Search-Driven Clause Learning for Product-State Quantum $k$-SAT (PRODSAT-QSAT)
This addresses a computational problem in quantum computing for researchers studying quantum satisfiability, though it appears incremental as it adapts classical CDCL techniques to a quantum setting.
The paper tackles the problem of determining whether quantum k-SAT instances admit satisfying product states (PRODSAT-QSAT) by developing a CDCL-style refutation framework that searches finite partitions of qubit Bloch spheres and uses a geometric overapproximation to check constraint feasibility, resulting in a method that can prove product-state unsatisfiability (UN-PRODSAT).

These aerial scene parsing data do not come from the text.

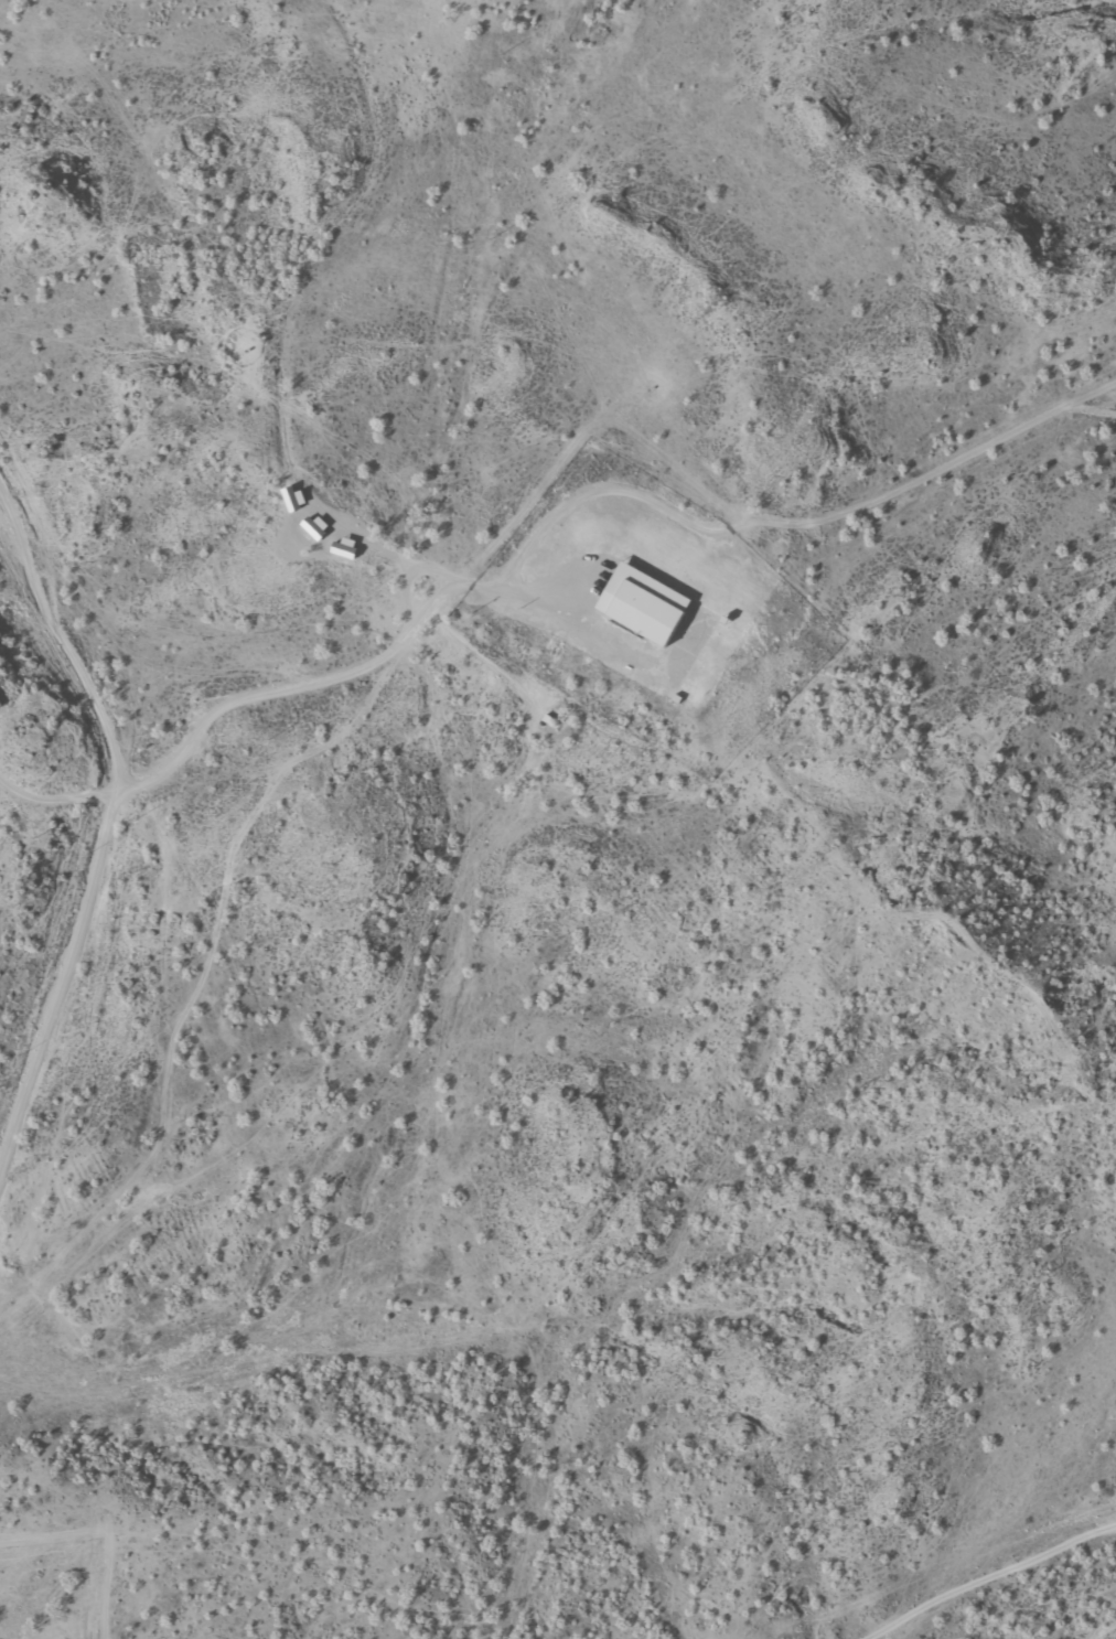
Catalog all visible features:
building: (650, 604)
road: (396, 626)
road: (50, 740)

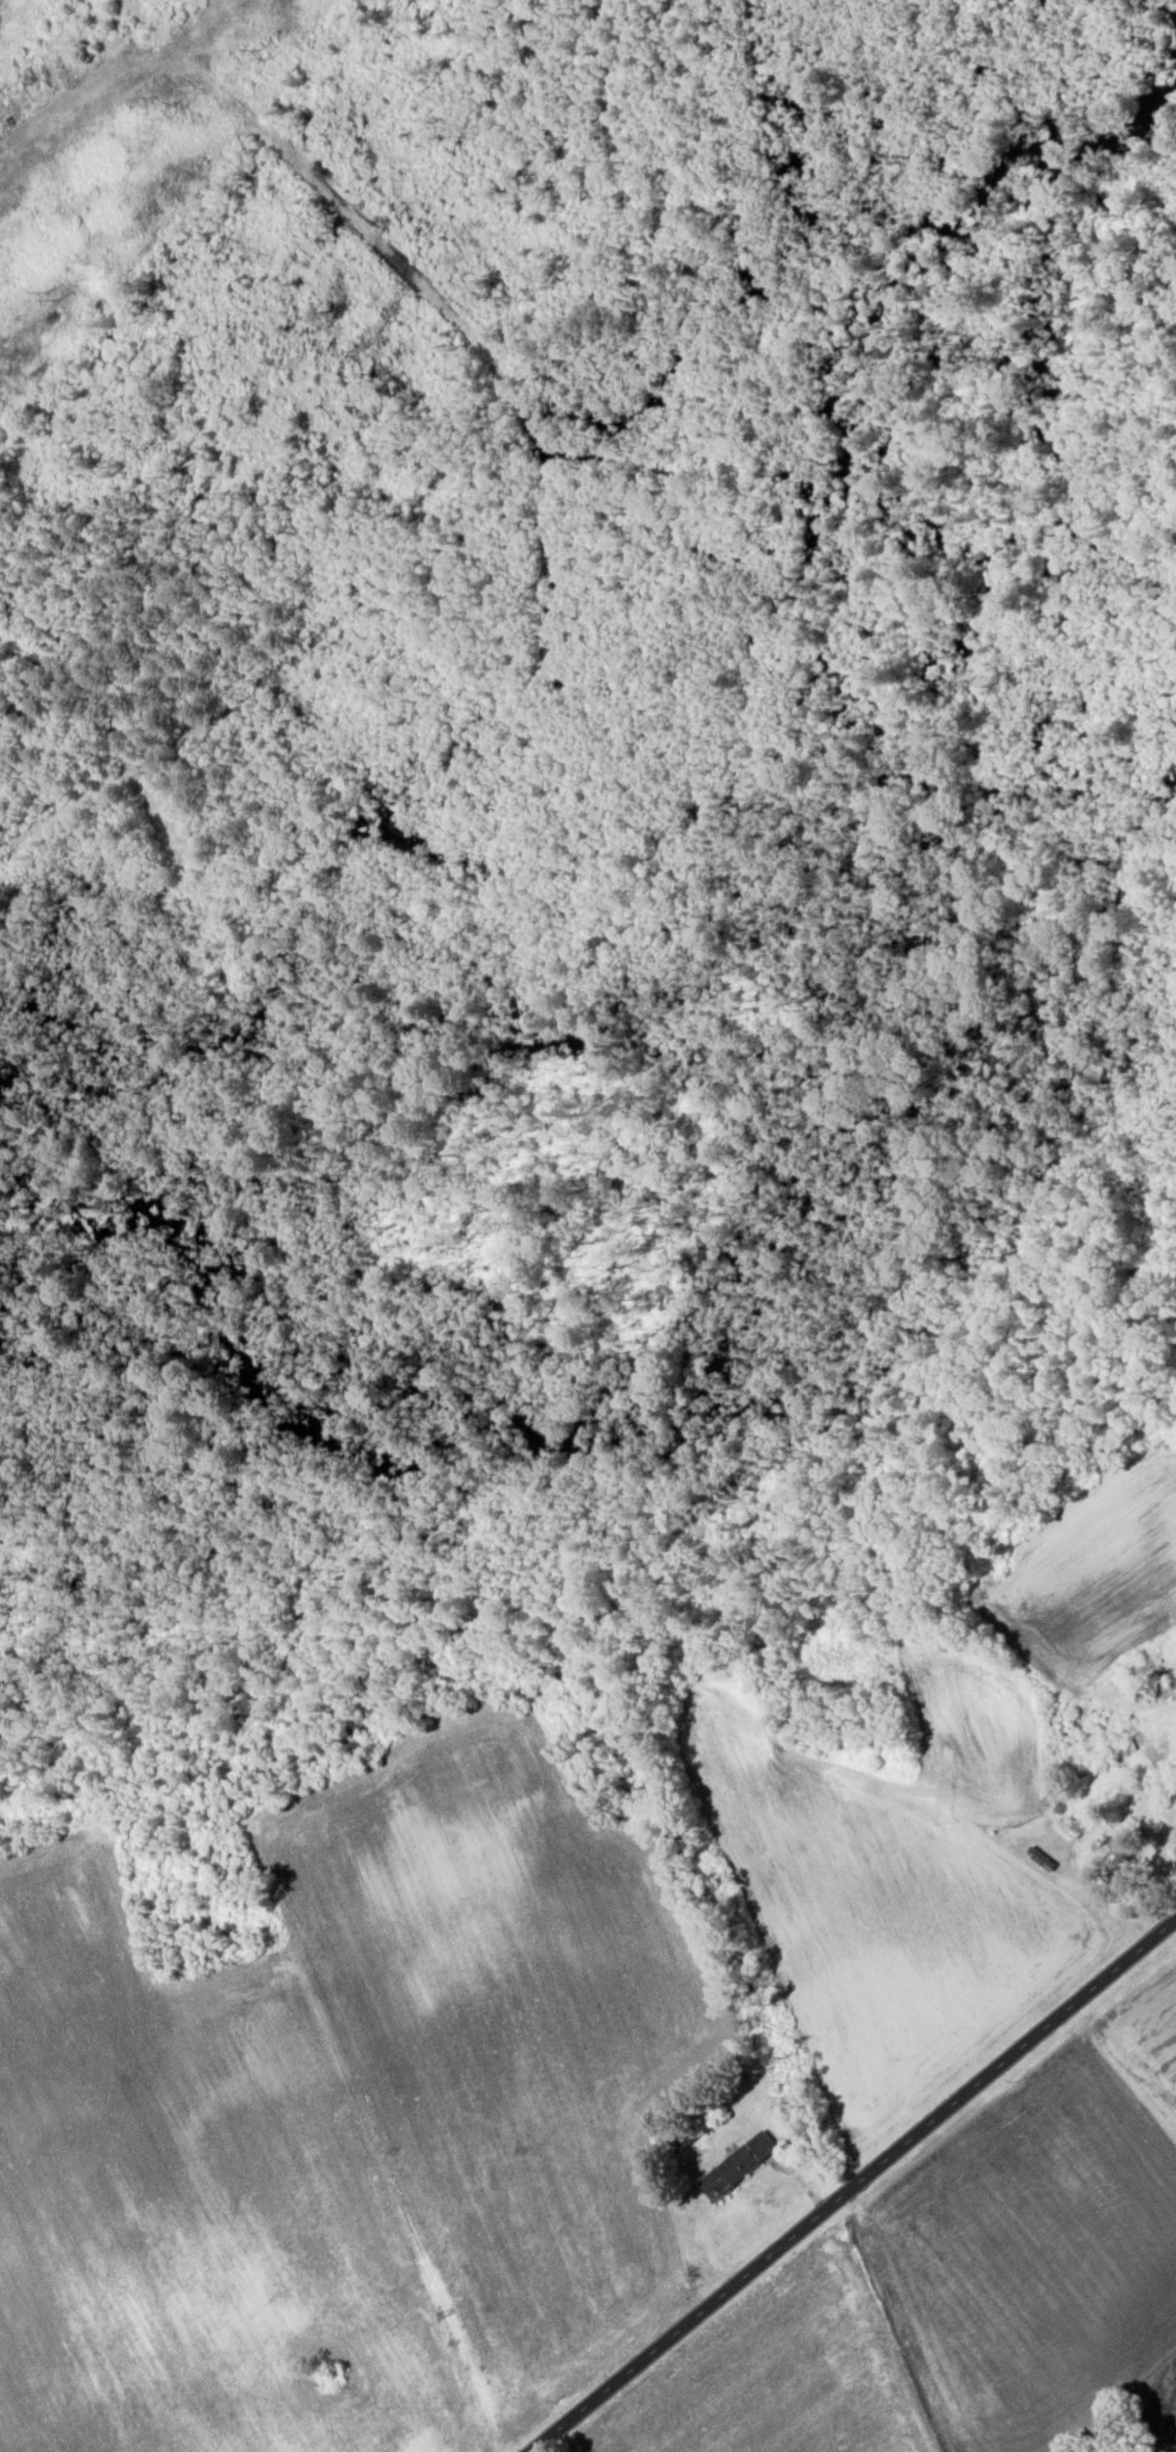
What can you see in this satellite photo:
power tower: (261, 56)
power tower: (47, 295)
building: (1037, 1862)
building: (733, 2167)
road: (850, 2185)

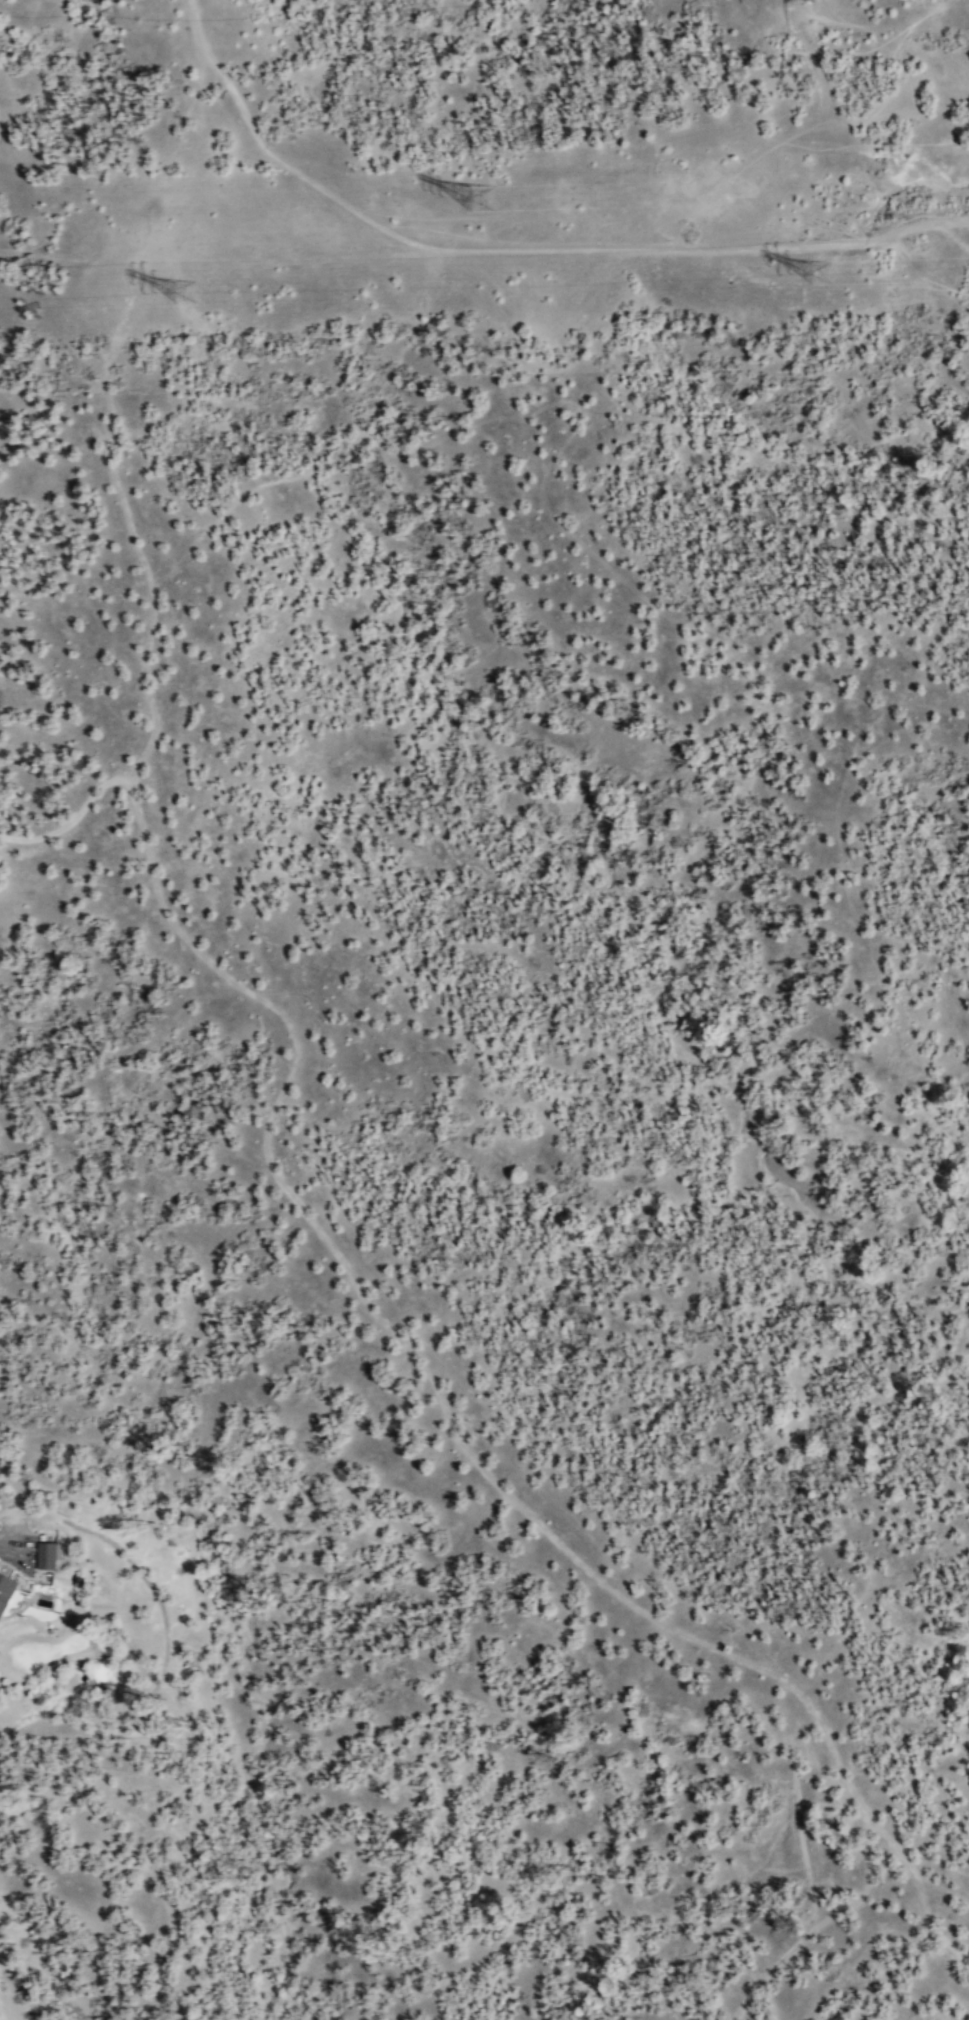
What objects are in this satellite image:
power tower: (816, 6)
power tower: (492, 204)
road: (519, 249)
power tower: (834, 284)
power tower: (187, 300)
building: (49, 1554)
building: (6, 1591)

We study PRODSAT-QSAT($k$): given rank-one $k$-local projectors, determine whether a quantum $k$-SAT instance admits a satisfying product state. We present a CDCL-style refutation framework that searches a finite partition of each qubit's Bloch sphere while a sound theory solver checks region feasibility using a geometric overapproximation of the projection amplitudes for each constraint. When the theory solver proves that no state in a region can satisfy a constraint, it produces a sound conflict clause that blocks that region; accumulated blocking clauses can yield a global result of product-state unsatisfiability (UN-PRODSAT). We formalise the problem, prove the soundness of the clause-learning rule, and describe a practical algorithm and implementation.